*EXTRACTED MATERIAL*

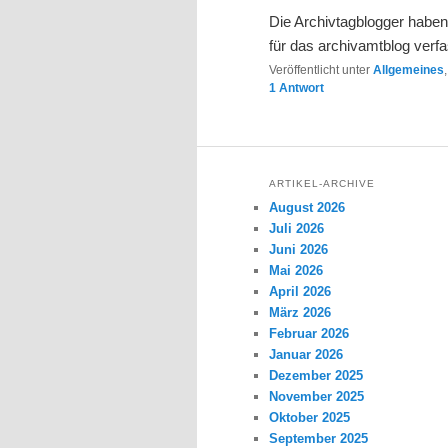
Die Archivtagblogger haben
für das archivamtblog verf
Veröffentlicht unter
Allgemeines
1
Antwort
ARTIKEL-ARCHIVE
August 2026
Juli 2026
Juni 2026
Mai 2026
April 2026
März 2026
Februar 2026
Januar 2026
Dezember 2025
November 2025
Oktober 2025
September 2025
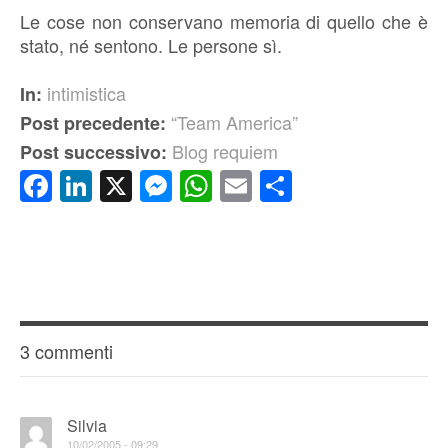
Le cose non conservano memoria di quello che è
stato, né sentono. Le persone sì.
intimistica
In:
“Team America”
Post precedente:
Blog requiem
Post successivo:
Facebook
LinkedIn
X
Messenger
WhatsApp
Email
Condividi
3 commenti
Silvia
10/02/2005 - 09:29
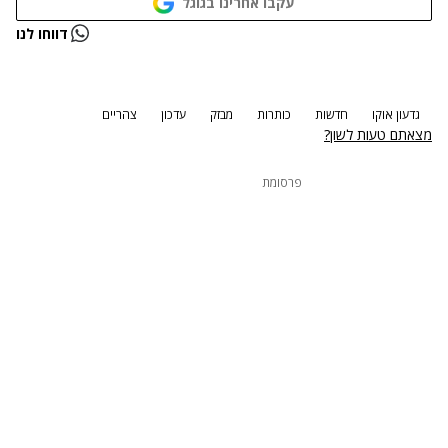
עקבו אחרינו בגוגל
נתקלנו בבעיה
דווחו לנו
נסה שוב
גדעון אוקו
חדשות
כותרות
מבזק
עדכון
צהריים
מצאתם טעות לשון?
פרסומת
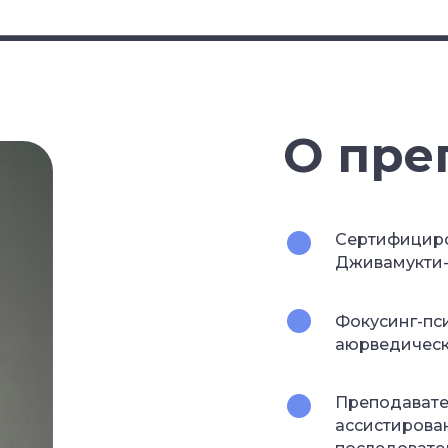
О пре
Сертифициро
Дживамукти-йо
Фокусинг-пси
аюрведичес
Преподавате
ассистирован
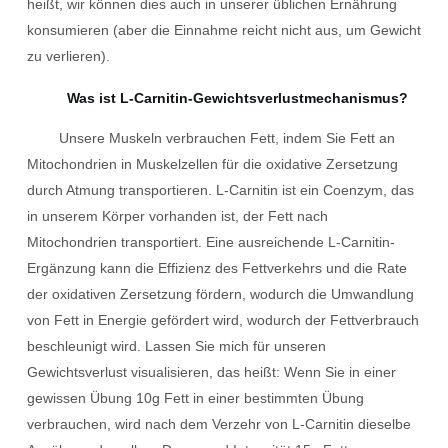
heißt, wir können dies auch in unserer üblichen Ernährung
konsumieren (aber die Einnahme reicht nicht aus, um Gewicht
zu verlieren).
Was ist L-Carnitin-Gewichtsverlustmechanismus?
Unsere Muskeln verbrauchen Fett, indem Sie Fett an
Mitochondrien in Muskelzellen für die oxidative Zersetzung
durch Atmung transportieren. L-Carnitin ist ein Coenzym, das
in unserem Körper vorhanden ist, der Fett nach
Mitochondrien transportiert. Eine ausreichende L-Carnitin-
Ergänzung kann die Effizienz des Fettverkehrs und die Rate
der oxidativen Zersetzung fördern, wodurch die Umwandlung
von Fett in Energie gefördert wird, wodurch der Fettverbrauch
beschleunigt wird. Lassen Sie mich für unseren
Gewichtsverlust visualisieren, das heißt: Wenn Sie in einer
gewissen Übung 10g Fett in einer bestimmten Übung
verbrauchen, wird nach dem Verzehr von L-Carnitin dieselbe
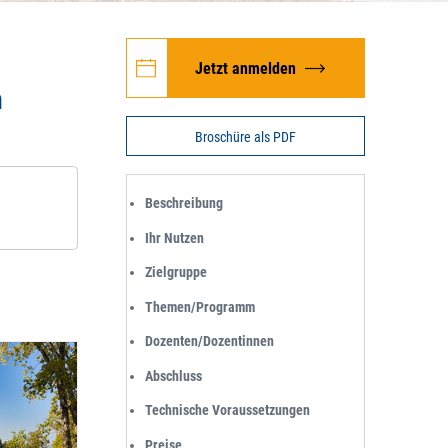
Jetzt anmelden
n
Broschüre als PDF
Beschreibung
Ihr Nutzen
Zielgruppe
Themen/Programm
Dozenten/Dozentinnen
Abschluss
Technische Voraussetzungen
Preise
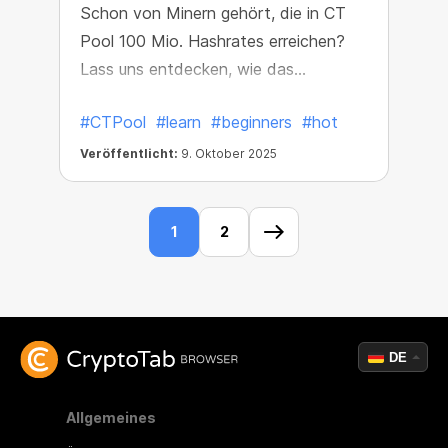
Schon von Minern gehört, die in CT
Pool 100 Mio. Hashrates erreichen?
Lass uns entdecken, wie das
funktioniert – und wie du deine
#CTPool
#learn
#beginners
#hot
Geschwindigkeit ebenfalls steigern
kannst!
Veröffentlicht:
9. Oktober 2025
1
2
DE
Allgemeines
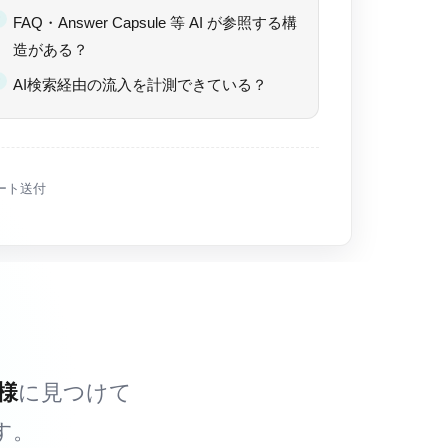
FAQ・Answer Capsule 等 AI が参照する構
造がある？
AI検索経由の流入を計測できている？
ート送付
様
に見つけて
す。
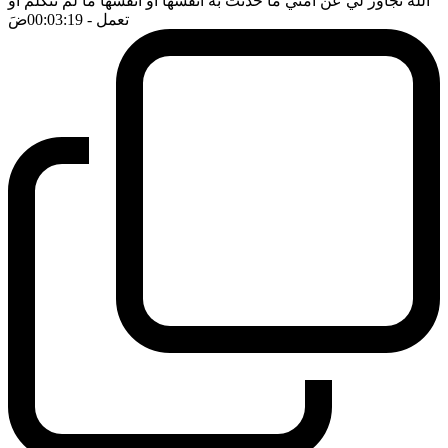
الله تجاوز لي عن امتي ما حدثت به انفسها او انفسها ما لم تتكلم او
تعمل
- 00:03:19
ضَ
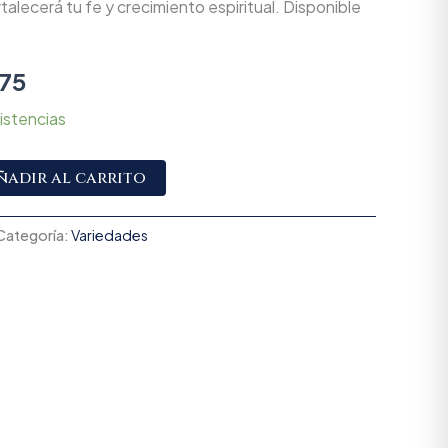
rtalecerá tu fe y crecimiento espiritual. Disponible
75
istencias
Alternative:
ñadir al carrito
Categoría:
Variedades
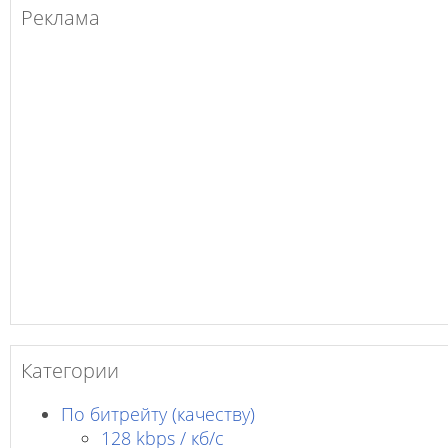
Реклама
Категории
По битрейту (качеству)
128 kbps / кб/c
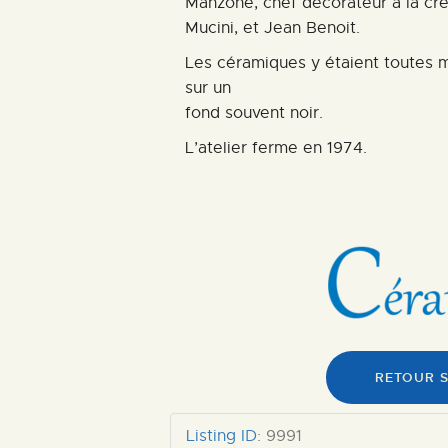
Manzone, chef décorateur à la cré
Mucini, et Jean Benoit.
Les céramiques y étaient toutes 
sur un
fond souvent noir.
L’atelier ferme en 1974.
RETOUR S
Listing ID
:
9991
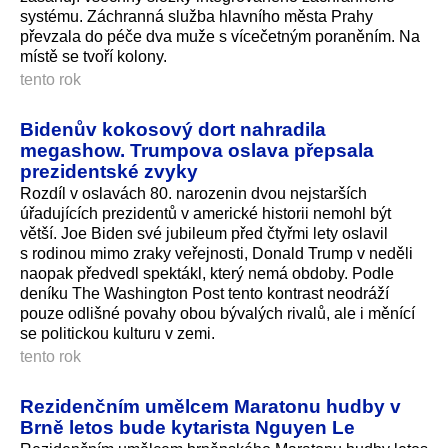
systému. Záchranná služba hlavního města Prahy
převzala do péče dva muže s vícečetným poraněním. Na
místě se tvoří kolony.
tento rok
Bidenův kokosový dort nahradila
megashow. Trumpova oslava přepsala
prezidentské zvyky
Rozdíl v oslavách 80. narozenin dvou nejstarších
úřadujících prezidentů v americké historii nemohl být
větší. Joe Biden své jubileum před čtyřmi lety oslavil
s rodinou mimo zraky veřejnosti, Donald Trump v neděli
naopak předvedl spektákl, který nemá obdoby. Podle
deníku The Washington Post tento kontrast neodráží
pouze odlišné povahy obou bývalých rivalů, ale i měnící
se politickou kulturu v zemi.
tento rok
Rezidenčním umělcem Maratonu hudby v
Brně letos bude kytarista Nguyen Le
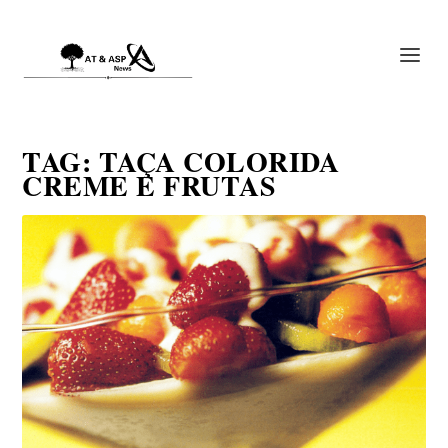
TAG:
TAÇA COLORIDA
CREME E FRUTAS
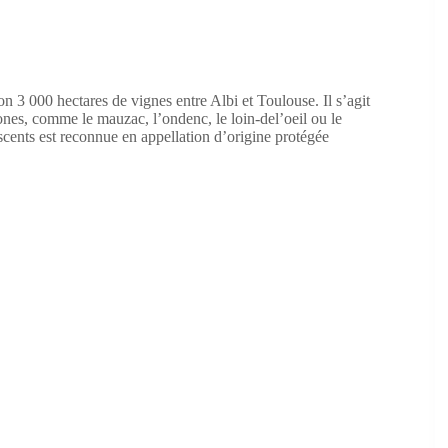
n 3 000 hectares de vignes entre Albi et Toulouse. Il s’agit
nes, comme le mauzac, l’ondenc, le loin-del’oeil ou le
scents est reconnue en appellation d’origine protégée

*HOW TO COMPLETE THIS TASK*
Every line that contains the string "Mitochondrien" should be returned from the data.

*EXERCISE OUTPUT*
Mitochondrien in Muskelzellen für die oxidative Zersetzung
Mitochondrien transportiert. Eine ausreichende L-Carnitin-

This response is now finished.